ですから、もしデトックスが目的なら、水をたくさん飲んで、
オシッコの回数を多くしたほうが、まだしも効果的なようなんです。
では、サウナには健康増進の効果はないのでしょうか?
検索してみると、サウナの最大の効用としては、

「身体が高温にさらされると、血管は拡張し心拍数が高くなる。
すると、体内をより多くの血が循環するので、筋肉に流れる血液も増える。
肩こりは、運動やストレスで筋肉が緊張し、血液が流れにくくなって生じるが、
サウナによってこれが改善できる。」こんなことが出てきています。

毒素排出には水分を多く摂るのがよい


まあ、たしかにそれはそうでしょうが、これを読んで、
自分はふと別のことに思いあたりました。「心拍数一定説」です。
心拍というのは、心臓のドキンという鼓動のことですが、
人間ではだいたい、1分間に60~80回程度になります。

で、この心拍が、合計20億回~25億回を超えると、
そこで寿命が来てしまうという説があるんです。これは昔からありましたが、
日本で知られるようになったのは、生物学者の本川達雄氏が書いた新書、
『ゾウの時間ネズミの時間』で紹介されてからのことなんですね。

この本、自分も読みましたが、科学的に正しいかどうかはともかくとして、
名著だと思います。とにかく面白く読めますし、
生物学の楽しさに目を開かせていただきました。また、
物理学ではなかなかうまくあつかえていない「時間」についても、
じつに興味深い内容が載っています。



上記した「心拍数一定説」は、あらゆる動物に適用されます。
例えば、ネズミは体が小さく、寿命は数年しかありません。
ですが、心拍数は多くて、1分間に400回もあるのだそうです。
そして、その心拍回数が20数億回を超えたときに生物としての寿命がくる。

人間はだいたい1秒に1回心拍がありますが、ネコで0、3秒、ウマで2秒、
ゾウだと3秒に1回です。象の平均寿命は100年近くあります。
つまり、体が大きい動物ほど心拍がゆっくりで、寿命が長い。
でも、どんな動物も、心拍20億回~25億回が寿命の限界。

で、その生物の心拍数によって流れている時間が違う、と本川氏は説きます。
これはもちろん、物理的な時間ではなくて、生物的な体感時間のことです。
ネズミの寿命は、象の寿命の50分の1ほどですが、
その分、ネズミの時間はゆっくりと流れている。



ネズミの意識を可視化できるわけではないので、
本当にそうなのかはわかりませんが、納得できる気はしますね。
ネズミの小さな脳の中を、血流がものすごい速さでかけめぐっているので、
情報の処理速度が速くなり、それに比例して、時間がゆっくりに感じられる。

われわれが、体が小さい子どものときには、
1年間というのは長い長い時間に感じられましたが、
年をとってくるとあっという間に過ぎていきますよね。
これと似た部分があるのかもしれません

さてさて、サウナの話に戻って、入っているときには確実に心拍数が上がります。
これは激しい運動をする場合でも同じですね。

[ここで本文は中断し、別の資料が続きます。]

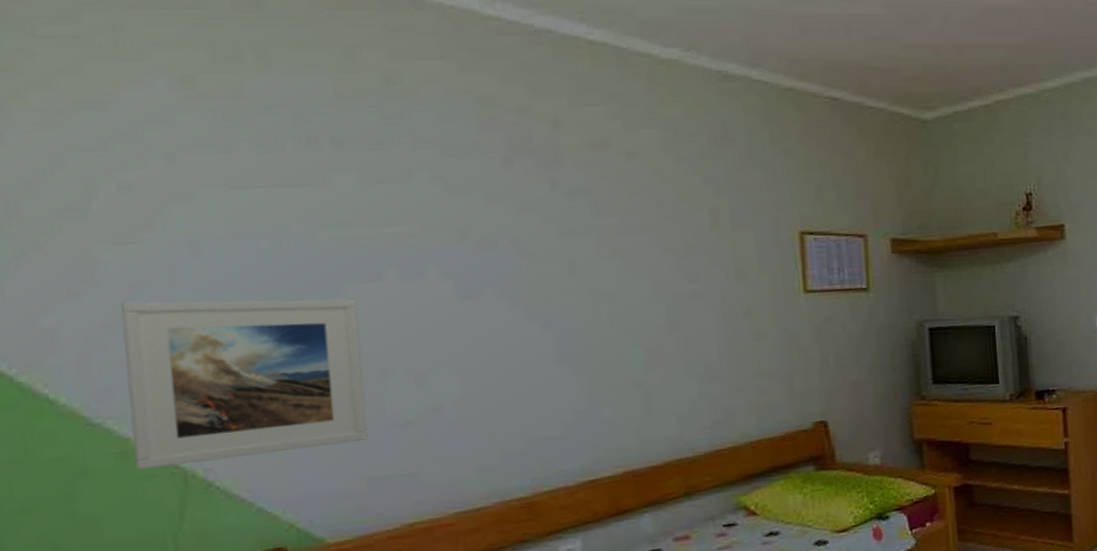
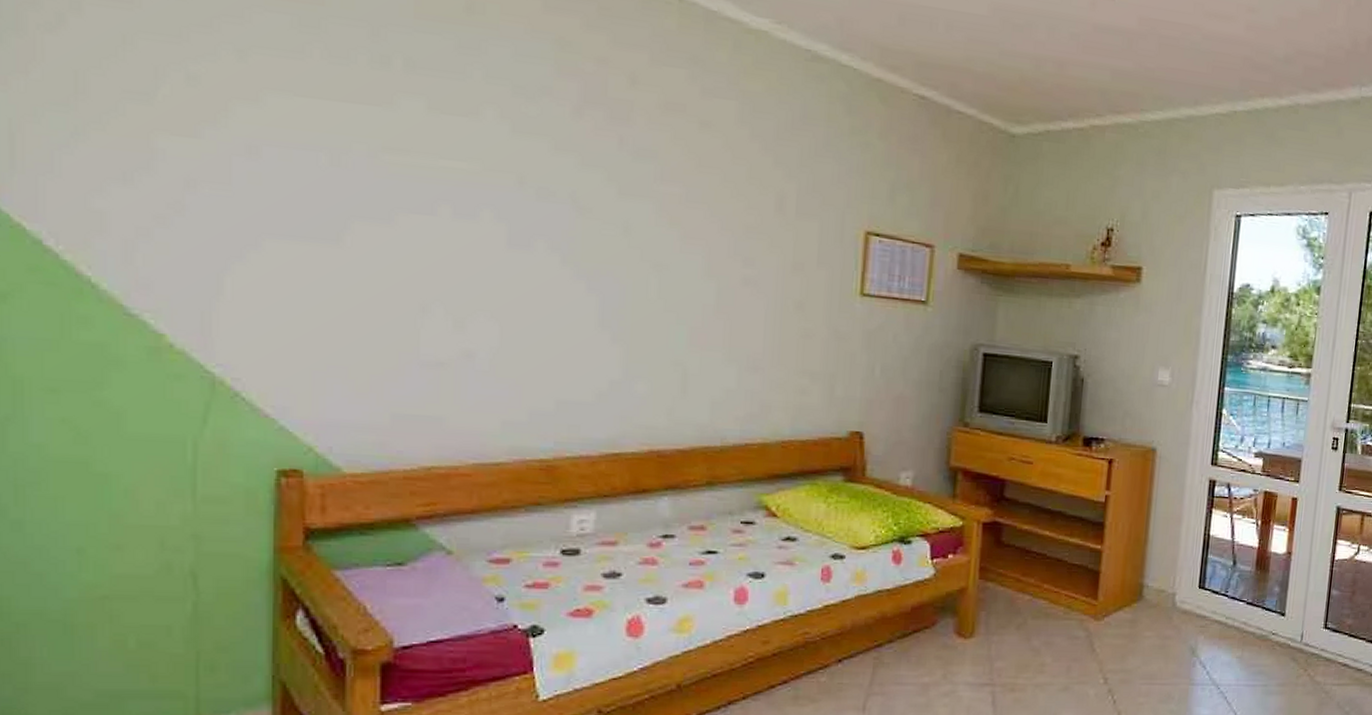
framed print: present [121,299,368,470] -> none [166,195,407,375]

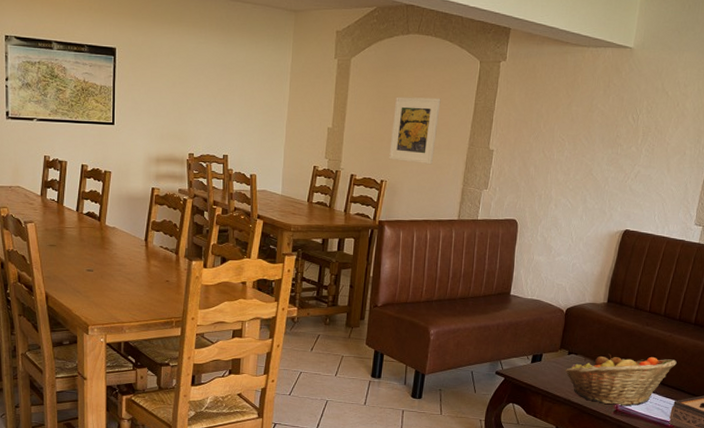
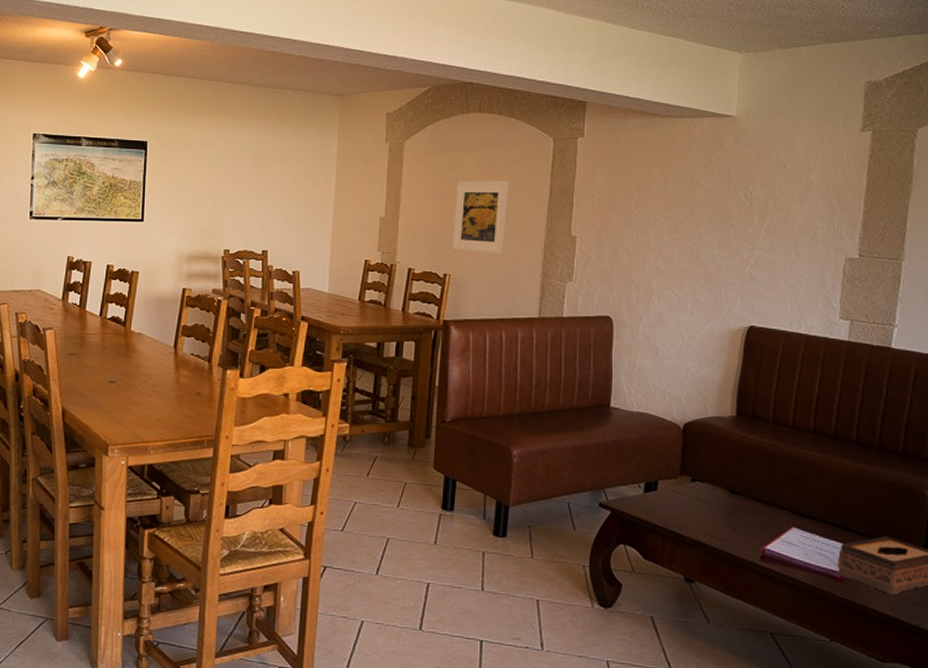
fruit basket: present [565,354,677,406] -> none [689,481,838,550]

ということは、
20数億回の限りある心拍数を、浪費しているということにならないでしょうか。
まあでも、365日、毎日サウナに数時間入っている
なんて人もいないでしょうから、そんなに心配することもないんでしょう。

最後に、「心拍数一定説」について、生物学者では肯定的な意見の人が
多いようですが、心臓外科医など、医学界には否定的な意見もあります。
ですので、必ずしも確定された説というわけではないことを
お断りしておきます。では、今回はこのへんで。